The researchers used a multidisciplinary approach, involving a screening platform for potential inhibitors, genetic manipulation of malaria parasites and genome-wide characterization to uncover the role of the anti-plasmodial molecule NH125. This inhibitor represents a new class of antimalarials, the researchers said, potentially targeting all life cycle stages.
"Many antimalarial drugs target only the asexual blood stages of the parasite, leaving the sexual stages unaffected and ready for transmission by the mosquito." said Ritwik Singhal, doctoral candidate in the Penn State Molecular, Cellular, and Integrative Biosciences Graduate Program. "This makes NH125's ability to target both the asexual and sexual stages even more remarkable, especially in multiple strains of the parasite."

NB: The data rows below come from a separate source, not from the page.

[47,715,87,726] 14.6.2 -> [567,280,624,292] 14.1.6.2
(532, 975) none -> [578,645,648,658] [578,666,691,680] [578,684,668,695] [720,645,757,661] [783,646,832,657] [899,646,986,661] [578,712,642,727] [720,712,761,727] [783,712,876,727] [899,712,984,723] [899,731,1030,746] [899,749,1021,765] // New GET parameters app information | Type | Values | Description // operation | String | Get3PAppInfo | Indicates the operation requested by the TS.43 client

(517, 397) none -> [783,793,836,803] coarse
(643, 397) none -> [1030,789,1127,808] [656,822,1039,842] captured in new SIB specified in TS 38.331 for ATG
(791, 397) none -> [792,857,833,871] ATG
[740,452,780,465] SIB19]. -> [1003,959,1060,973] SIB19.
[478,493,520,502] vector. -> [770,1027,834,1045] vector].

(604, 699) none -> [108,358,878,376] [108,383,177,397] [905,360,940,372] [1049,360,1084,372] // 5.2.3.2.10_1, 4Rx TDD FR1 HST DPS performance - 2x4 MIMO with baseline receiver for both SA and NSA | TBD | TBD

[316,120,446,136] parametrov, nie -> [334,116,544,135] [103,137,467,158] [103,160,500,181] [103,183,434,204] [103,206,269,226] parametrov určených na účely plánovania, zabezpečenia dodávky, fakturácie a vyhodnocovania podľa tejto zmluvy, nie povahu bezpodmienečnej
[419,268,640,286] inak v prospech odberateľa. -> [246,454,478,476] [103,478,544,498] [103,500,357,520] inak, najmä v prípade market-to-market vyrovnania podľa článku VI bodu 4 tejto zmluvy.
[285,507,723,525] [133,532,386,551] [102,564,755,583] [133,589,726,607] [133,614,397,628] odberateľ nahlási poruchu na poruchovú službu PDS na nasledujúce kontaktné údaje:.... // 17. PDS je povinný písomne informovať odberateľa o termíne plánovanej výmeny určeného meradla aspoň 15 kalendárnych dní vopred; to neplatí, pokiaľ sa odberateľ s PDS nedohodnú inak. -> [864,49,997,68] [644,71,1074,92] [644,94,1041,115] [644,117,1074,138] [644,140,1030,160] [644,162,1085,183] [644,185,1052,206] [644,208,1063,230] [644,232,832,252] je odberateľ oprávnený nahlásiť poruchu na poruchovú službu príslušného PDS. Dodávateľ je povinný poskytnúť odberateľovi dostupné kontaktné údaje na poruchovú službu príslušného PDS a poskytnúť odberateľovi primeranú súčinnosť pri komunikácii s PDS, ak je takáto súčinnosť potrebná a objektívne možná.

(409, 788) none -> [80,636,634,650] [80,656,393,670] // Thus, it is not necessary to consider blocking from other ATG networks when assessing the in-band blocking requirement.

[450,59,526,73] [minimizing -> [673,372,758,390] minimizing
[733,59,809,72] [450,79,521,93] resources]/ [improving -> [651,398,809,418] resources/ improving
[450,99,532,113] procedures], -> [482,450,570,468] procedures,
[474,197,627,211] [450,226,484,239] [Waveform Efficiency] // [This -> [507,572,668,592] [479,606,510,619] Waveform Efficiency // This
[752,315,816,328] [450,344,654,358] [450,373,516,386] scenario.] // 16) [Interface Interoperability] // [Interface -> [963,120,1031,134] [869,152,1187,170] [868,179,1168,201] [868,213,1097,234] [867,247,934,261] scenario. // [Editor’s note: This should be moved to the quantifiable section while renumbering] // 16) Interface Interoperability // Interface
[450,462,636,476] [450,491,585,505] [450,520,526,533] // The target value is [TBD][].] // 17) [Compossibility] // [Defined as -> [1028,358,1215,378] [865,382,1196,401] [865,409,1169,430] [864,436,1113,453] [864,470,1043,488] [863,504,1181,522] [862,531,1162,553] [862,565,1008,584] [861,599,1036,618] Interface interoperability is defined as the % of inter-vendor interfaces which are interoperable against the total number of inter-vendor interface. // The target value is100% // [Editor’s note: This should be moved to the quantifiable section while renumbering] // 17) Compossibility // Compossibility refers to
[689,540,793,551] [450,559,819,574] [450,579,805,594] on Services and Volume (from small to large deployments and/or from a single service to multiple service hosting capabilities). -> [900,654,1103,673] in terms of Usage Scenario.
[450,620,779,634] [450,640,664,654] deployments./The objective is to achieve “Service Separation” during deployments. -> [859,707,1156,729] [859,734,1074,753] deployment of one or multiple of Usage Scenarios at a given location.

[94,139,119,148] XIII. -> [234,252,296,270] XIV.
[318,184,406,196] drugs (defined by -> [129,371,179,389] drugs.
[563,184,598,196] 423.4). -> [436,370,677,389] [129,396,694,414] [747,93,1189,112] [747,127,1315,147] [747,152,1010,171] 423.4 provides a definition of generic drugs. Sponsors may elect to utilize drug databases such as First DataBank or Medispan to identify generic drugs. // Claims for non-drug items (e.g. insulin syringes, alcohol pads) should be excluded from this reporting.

The researchers emphasized that the new findings not only advance the basic understanding of gene regulation during the Plasmodium life cycle but could also offer practical applications. Targeted interventions in gene regulation could increase the effectiveness of existing drugs or prevent the development of drug-resistance, by killing the parasites before they can adapt.
"Malaria is one of the most adaptive diseases we face," said Gernot Längst of the University of Regensburg and an author of the paper. "By targeting its epigenetic regulation, we have an opportunity to directly disrupt the parasite's capacity to modulate gene expression, reducing the likelihood of resistance development."
Malaria remains one of the greatest global health threats. In 2022, there were an estimated 247 million infections and over 600,000 deaths, mostly in sub-Saharan Africa. Targeting developmental regulation offers a promising potential solution for new treatment options, according to the team.
"The study underscores the importance of integrating epigenetics into malaria research," said Markus Meissner of the Ludwig-Maximilians-University in Munich, Germany, one of the leaders of the research team. "Future work will focus on testing small molecules that inhibit the parasite's epigenetic machinery and exploring their effectiveness in preclinical models."
In addition to Llinás, Watzlowik, Singhal, Längst and Meissner, the research team includes graduate student Victoria A. Bonnell at Penn State; Elisabeth Silberhorn and Simon Holzinger at the University of Regensburg; Sujaan Das, Ella Schadt, Matthew Gow and Andreas Klingl at Ludwig-Maximilians University; and Kannan Venugopal, Barbara Stokes, Lauriane Sollelis, and Matthias Marti at University of Zurich in Switzerland. The German Research Foundation, the U.S. National Institutes of Health and the Wellcome Trust funded the research. Additional support was provided by the Penn State Huck Institutes of the Life Sciences, where Llinás, Singhal, and Bonnell are members of the Huck Center for Malaria Research.